Desazón. Tristeza. A veces, estos sentimientos se cuelan en nuestro cuerpo y plagan hasta la última parte de nuestra persona de un frío y un vacío descomunal, tan grande que a veces no sabemos como seguir.

Sin quererlo, estos sentimientos nos invaden, nos llenan de pensamientos lúgubres, se llevan lejos nuestras sonrisas, y nos aislan de nosotros mismos. Nuestra luz se hace cada vez más y más débil, hasta que finalmente se apaga, dejándonos solos en la oscuridad, perdidos en nuestro propia laberinto, en nuestra misma trampa mortal.

Y es en estos momentos cuando cuerpo y mente piden una única cosa, con una sola voz: soledad. Silencio. Quietud. La calma de nuestra única y propia compañía, sin nadie, sin nada. Estos momentos de soledad son los mejores para preguntarnos quién es cada uno, de dónde viene, adónde quiere llegar; pues no hay ruido que nos impida oír nuestras propias respuestas.

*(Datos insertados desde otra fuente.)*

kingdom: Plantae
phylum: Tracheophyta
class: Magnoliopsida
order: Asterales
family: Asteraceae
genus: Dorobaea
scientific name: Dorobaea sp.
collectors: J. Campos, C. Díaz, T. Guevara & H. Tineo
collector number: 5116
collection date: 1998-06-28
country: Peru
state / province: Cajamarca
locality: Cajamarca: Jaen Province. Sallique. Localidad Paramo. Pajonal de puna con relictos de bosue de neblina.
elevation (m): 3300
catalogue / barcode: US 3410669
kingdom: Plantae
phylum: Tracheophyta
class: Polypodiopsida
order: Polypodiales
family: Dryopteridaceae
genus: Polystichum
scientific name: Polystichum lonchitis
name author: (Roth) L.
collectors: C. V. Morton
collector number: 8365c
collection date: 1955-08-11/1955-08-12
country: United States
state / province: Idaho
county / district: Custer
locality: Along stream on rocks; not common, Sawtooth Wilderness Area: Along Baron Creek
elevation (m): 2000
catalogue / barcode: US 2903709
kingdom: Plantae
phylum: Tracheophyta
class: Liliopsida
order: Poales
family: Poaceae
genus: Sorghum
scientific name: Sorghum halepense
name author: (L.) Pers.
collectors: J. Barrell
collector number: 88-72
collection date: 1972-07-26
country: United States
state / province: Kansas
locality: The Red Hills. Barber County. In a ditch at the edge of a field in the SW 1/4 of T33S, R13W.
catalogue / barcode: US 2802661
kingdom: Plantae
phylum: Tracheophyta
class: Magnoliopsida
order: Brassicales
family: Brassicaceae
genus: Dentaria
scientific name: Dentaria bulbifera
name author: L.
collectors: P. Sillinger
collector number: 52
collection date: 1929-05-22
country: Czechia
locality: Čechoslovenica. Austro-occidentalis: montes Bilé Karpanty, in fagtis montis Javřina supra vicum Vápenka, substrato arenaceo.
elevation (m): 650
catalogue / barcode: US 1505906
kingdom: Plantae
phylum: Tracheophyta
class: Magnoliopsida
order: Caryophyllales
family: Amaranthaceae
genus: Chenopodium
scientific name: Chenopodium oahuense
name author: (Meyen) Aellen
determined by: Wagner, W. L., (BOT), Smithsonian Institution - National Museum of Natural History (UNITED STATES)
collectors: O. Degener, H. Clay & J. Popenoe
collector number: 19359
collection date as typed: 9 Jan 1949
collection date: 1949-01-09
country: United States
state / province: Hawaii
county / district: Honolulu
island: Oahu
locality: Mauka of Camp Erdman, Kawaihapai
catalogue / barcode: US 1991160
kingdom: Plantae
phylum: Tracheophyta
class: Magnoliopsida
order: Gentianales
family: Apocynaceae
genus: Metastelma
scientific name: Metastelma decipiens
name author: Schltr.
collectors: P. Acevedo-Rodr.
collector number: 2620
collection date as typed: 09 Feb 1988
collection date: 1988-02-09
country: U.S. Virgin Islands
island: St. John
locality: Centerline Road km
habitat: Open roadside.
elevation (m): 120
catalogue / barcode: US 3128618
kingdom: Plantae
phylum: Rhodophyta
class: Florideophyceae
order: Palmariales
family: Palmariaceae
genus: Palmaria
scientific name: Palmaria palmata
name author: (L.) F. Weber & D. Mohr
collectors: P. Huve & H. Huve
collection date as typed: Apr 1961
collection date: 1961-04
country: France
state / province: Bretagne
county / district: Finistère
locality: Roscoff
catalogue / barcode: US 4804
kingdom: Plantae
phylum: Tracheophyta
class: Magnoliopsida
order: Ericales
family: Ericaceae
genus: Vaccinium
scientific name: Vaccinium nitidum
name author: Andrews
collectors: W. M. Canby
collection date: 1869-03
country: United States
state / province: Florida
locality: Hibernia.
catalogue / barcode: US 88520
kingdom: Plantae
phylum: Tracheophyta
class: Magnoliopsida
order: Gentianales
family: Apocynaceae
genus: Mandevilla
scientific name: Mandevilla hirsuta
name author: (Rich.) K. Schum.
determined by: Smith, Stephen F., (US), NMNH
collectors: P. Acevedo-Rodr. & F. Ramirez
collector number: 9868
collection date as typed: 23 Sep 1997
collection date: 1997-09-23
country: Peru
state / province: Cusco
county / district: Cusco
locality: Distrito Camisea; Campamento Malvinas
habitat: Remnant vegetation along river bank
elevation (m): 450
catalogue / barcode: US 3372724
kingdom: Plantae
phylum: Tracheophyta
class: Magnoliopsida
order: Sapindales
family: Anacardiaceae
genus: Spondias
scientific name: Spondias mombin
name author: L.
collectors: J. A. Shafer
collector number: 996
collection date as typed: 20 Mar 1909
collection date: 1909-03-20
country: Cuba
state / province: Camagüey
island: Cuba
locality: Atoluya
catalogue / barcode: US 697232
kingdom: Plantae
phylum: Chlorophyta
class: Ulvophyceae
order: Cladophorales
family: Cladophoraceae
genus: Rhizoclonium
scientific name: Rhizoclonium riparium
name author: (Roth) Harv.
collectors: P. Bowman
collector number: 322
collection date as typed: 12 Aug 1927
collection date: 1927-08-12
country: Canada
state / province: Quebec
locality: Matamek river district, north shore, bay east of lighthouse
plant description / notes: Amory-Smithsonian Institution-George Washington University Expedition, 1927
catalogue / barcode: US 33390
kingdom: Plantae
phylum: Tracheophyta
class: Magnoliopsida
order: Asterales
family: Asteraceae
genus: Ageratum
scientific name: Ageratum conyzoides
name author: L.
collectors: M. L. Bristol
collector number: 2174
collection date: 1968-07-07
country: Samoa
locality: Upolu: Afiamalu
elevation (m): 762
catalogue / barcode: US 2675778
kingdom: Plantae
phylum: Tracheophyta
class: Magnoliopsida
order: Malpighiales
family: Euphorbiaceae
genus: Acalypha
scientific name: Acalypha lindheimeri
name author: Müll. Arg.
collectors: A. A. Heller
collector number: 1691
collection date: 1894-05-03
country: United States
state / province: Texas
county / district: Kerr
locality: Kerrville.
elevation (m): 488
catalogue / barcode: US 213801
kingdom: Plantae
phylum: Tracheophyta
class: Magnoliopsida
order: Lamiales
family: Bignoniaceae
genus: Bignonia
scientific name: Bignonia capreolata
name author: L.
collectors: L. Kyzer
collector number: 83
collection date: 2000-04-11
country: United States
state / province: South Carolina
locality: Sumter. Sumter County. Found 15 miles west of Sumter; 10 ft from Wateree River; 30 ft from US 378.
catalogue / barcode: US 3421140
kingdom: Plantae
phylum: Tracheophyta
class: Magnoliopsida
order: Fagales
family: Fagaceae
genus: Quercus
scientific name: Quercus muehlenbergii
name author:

Porque somos los únicos que tenemos respuestas a nuestras propias preguntas. Somos los únicos que podemos decidir quiénes somos, y qué hacemos. Y aunque el frío de nuestro interior nos haga detenernos, y nos haga mirar en nuestro interior, esforzándonos un poco volveremos a abrir esa ventana por la que entra la luz. Solo tenemos que seguir caminando, seguir buscando, sin nunca parar, para que el frío se vaya, y el calor vuelva a llegar.